Sistem rudal Barak terutama dirancang untuk pertahanan angkatan laut, dan dimaksudkan untuk dipasang di kapal perang Angkatan Laut India. Kesepakatan tersebut tidak hanya melibatkan penjualan sistem rudal Barak tetapi juga mencakup transfer teknologi, yang memungkinkan India memproduksi rudal tersebut di dalam negeri.
Tidak hanya pertahanan, India dan Israel telah berkolaborasi di sektor lain seperti pertanian, teknologi, dan penelitian dan pengembangan.
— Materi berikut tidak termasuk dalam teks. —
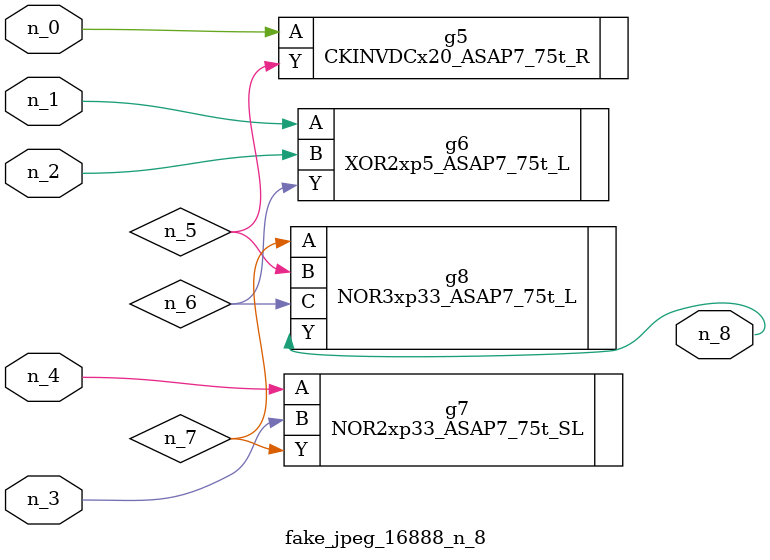
<source format=v>
module fake_jpeg_16888_n_8 (n_3, n_2, n_1, n_0, n_4, n_8);

input n_3;
input n_2;
input n_1;
input n_0;
input n_4;

output n_8;

wire n_6;
wire n_5;
wire n_7;

CKINVDCx20_ASAP7_75t_R g5 ( 
.A(n_0),
.Y(n_5)
);

XOR2xp5_ASAP7_75t_L g6 ( 
.A(n_1),
.B(n_2),
.Y(n_6)
);

NOR2xp33_ASAP7_75t_SL g7 ( 
.A(n_4),
.B(n_3),
.Y(n_7)
);

NOR3xp33_ASAP7_75t_L g8 ( 
.A(n_7),
.B(n_5),
.C(n_6),
.Y(n_8)
);


endmodule
</source>
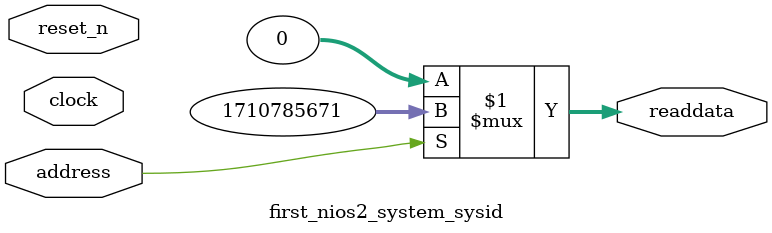
<source format=v>



// synthesis translate_off
`timescale 1ns / 1ps
// synthesis translate_on

// turn off superfluous verilog processor warnings 
// altera message_level Level1 
// altera message_off 10034 10035 10036 10037 10230 10240 10030 

module first_nios2_system_sysid (
               // inputs:
                address,
                clock,
                reset_n,

               // outputs:
                readdata
             )
;

  output  [ 31: 0] readdata;
  input            address;
  input            clock;
  input            reset_n;

  wire    [ 31: 0] readdata;
  //control_slave, which is an e_avalon_slave
  assign readdata = address ? 1710785671 : 0;

endmodule



</source>
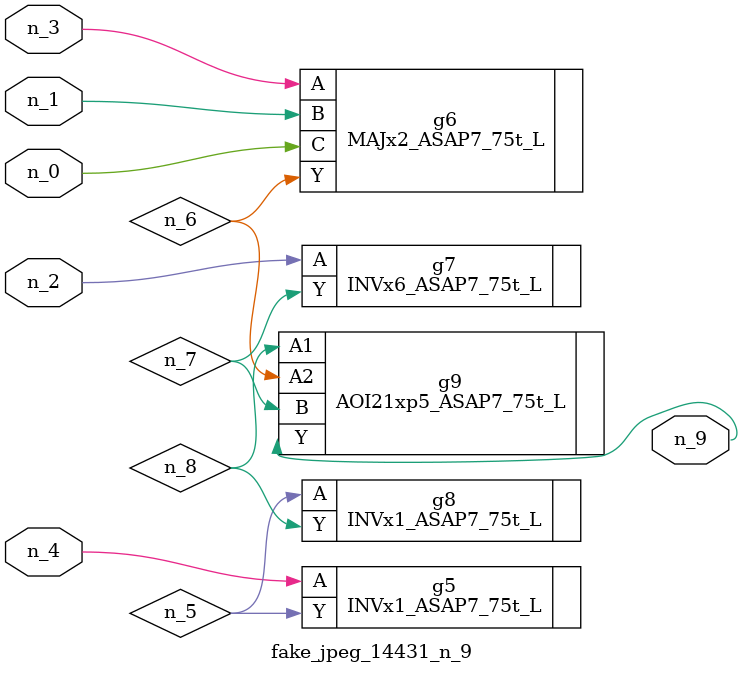
<source format=v>
module fake_jpeg_14431_n_9 (n_3, n_2, n_1, n_0, n_4, n_9);

input n_3;
input n_2;
input n_1;
input n_0;
input n_4;

output n_9;

wire n_8;
wire n_6;
wire n_5;
wire n_7;

INVx1_ASAP7_75t_L g5 ( 
.A(n_4),
.Y(n_5)
);

MAJx2_ASAP7_75t_L g6 ( 
.A(n_3),
.B(n_1),
.C(n_0),
.Y(n_6)
);

INVx6_ASAP7_75t_L g7 ( 
.A(n_2),
.Y(n_7)
);

INVx1_ASAP7_75t_L g8 ( 
.A(n_5),
.Y(n_8)
);

AOI21xp5_ASAP7_75t_L g9 ( 
.A1(n_8),
.A2(n_6),
.B(n_7),
.Y(n_9)
);


endmodule
</source>
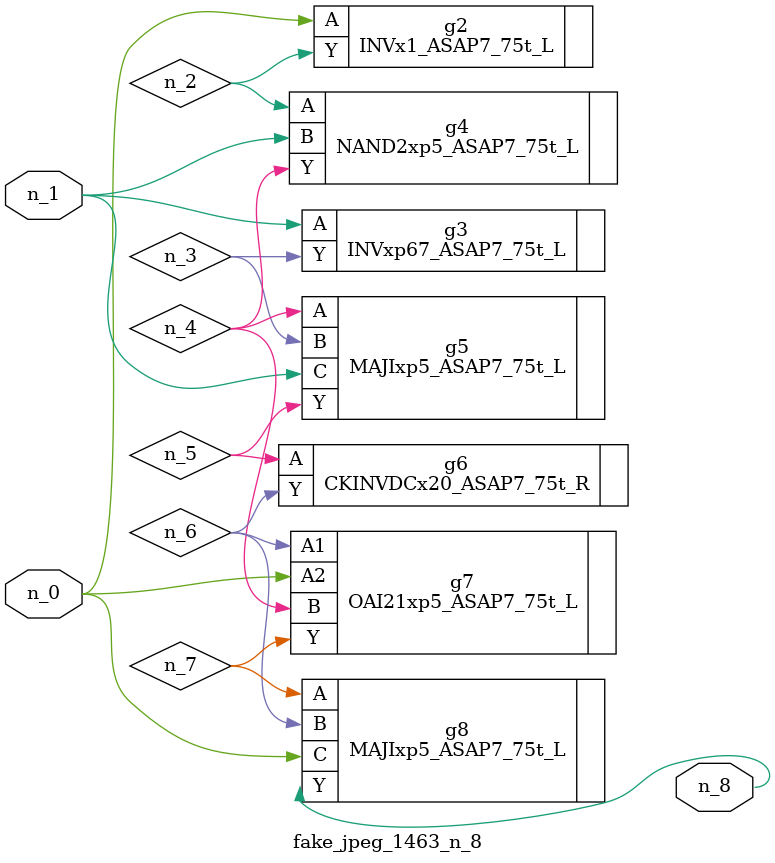
<source format=v>
module fake_jpeg_1463_n_8 (n_0, n_1, n_8);

input n_0;
input n_1;

output n_8;

wire n_3;
wire n_2;
wire n_4;
wire n_6;
wire n_5;
wire n_7;

INVx1_ASAP7_75t_L g2 ( 
.A(n_0),
.Y(n_2)
);

INVxp67_ASAP7_75t_L g3 ( 
.A(n_1),
.Y(n_3)
);

NAND2xp5_ASAP7_75t_L g4 ( 
.A(n_2),
.B(n_1),
.Y(n_4)
);

MAJIxp5_ASAP7_75t_L g5 ( 
.A(n_4),
.B(n_3),
.C(n_1),
.Y(n_5)
);

CKINVDCx20_ASAP7_75t_R g6 ( 
.A(n_5),
.Y(n_6)
);

OAI21xp5_ASAP7_75t_L g7 ( 
.A1(n_6),
.A2(n_0),
.B(n_4),
.Y(n_7)
);

MAJIxp5_ASAP7_75t_L g8 ( 
.A(n_7),
.B(n_6),
.C(n_0),
.Y(n_8)
);


endmodule
</source>
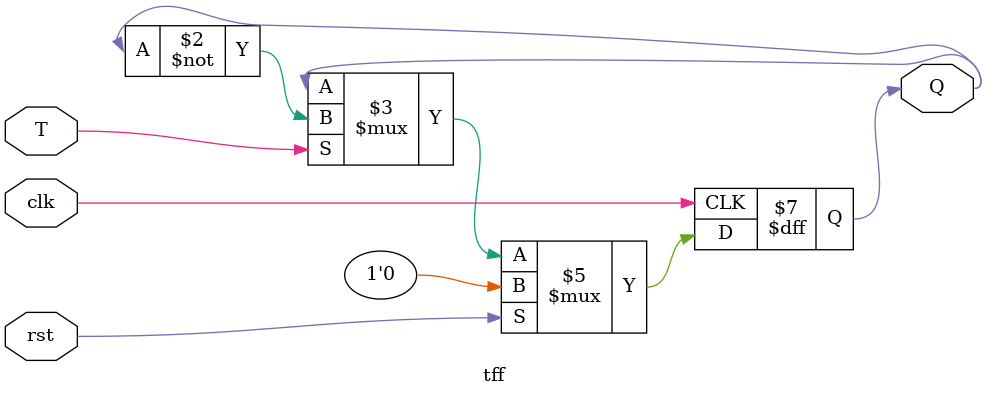
<source format=v>
`timescale 1ns / 1ps


module tff(
    input T, clk, rst,
    output reg Q
    );
    always @(posedge clk) begin
        if(rst) Q <= 1'b0;
        else Q <= T ?~Q : Q;
    end
//    reg [25:0]div;
//    always @(posedge clk) begin
//        div <= div + 1;
    
//        if (div==0) begin
//            if(rst) Q <= 1'b0;
//            else Q <= T?~Q:Q; 
//        end
//    end
endmodule
</source>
Pada 2003, Ariel Sharon menjadi Perdana Menteri Israel pertama yang mengunjungi India.
Meskipun Sharon harus mempersingkat kunjungannya karena serangan teror di Tel Aviv, Wakil Perdana Menterinya Yosef Lapid menyatakan bahwa: "India dan Israel memiliki hubungan dekat dalam bidang pertahanan dan Israel adalah pemasok senjata terbesar kedua ke India."
Era baru Modi dan Bibi... baca halaman selanjutnya
Hubungan India-Israel kemudian meroket sejak Perdana Menteri India Narendra Modi naik tampuk pada 2014. Narendra Modi yang basis dukungannya adalah kelompok nasionalis Hindu tak lagi mempertimbangkan perasaan Muslim India seperti para pendahulunya. Selain itu, di masa datang Modi terbukti punya rencana terhadap wilayah Jammu-Kashmir yang masuk bagian India. ia mencabut otonomi khusus daerah itu pada 2019 dan menerapkan darurat militer sejak itu.
Ketika Narendra Modi menjadi perdana menteri pada 2014, dia memberikan sentuhan pribadi pada hubungan India-Israel. Bahkan pada 2006, sebagai Ketua Menteri Gujarat, Modi mengunjungi Israel untuk mengikuti pameran Agritech dan memberikan pujian kepada masyarakat dan negara Yahudi.
Secara kebijakan umum, Modi, mempertahankan sikap awal India atas negara Palestina yang merdeka dan berdaulat. Namun, hubungan New Delhi dengan Israel juga mencapai tingkat yang baru. Modi menjadi perdana menteri India pertama yang mengunjungi Israel pada 4 Juli 2017.
India juga tidak bersikap keras terhadap Israel di forum internasional. Hal ini terlihat ketika New Delhi abstain dalam pemungutan suara di Dewan Hak Asasi Manusia PBB yang menyetujui laporan Komisi Penyelidikan Gaza pada Juli 2015. Empat puluh satu negara memilih untuk mengadopsi temuan laporan tersebut, dan India adalah salah satu dari lima negara yang abstain.
Pada 2021, India berpartisipasi dalam debat Dewan Keamanan PBB tentang bentrokan antara Israel dan Hamas.
TS Tirumurti, wakil tetap India untuk PBB saat itu, menegaskan kembali komitmen India yang “tak tergoyahkan” terhadap solusi dua negara. Namun, ia juga “mengutuk” penembakan roket “sembarangan” dari Gaza dan menyebut serangan Israel bersifat “balas dendam” dan bukan tindakan agresi.
Saat Operasi Badai al-Aqsa dilancarkan pejuang Palestina dan kemudian dibalas dengan brutal oleh Israel, Modi menegaskan sikapnya. “Rakyat India berdiri teguh bersama Israel di masa sulit ini. India dengan tegas dan tegas mengutuk terorisme dalam segala bentuk dan manifestasinya,” kata PM Modi dalam postingan media sosial yang mengutuk serangan tersebut.